OK – Lübeck – der erste ausschließliche OK Hörfunk (April 2007)

1   Ausgangslage
2   Erste Schritte für den OK Hörfunk
3   Erschliessung des Sendegebietes
4   Qualitätssicherung
5   Vermittlung von Medienkompetenz
6   Technischer Wandel im OK Hörfunk
7   OK Lübeck als Experimentalsender

1 Ausgangslage

Als der Offene Kanal Lübeck im November 1992 seinen Sendebetrieb aufnahm, war er der erste Offene Kanal in Deutschland, der – terrestisch auf eigener Frequenz und in Kabelnetzen – ausschließlich Hörfunksendungen ausstrahlte. Daraus ergaben sich Fragestellungen, wie z.B.:

  • Wie lassen sich Radio-Hörgewohnheiten und OK-Anspruch verbinden?
  • Was passiert mit der „sendefreienZeit“?
  • Wie kann ein lokaler Radiosender in seinem Sendegebiet bekannt werden?
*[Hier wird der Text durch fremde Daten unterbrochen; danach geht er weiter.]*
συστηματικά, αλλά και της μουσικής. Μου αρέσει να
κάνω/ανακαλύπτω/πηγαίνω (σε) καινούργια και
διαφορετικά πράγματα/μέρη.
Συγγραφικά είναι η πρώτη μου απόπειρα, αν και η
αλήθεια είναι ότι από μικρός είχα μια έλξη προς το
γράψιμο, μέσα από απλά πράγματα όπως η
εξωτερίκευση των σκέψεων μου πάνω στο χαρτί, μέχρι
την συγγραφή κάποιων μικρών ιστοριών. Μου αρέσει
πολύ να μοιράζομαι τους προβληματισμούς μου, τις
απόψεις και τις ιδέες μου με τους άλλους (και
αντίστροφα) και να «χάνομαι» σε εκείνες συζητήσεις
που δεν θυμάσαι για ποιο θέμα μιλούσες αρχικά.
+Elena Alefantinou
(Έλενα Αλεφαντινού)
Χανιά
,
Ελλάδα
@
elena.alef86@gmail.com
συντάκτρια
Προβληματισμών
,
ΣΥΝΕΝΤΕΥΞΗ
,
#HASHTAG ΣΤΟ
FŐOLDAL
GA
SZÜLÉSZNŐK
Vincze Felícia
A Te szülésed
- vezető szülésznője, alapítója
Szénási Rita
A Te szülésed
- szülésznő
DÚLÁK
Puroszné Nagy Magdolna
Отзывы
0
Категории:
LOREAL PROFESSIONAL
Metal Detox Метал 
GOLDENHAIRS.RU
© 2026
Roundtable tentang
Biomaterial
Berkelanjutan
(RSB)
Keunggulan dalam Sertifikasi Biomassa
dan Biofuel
Die Lösungen, die für den OKL entwickelt wurden, waren, bezogen auf nicht­kommerzielles Radio in Deutschland, programmliche Innovationen mit organisatorischen Konsequenzen. Von vornherein wurde dabei darauf geachtet, dass diese Maßnahmen gleichzeitig der Medienpartizipation und der Vermittlung von Medienkompetenz dienten.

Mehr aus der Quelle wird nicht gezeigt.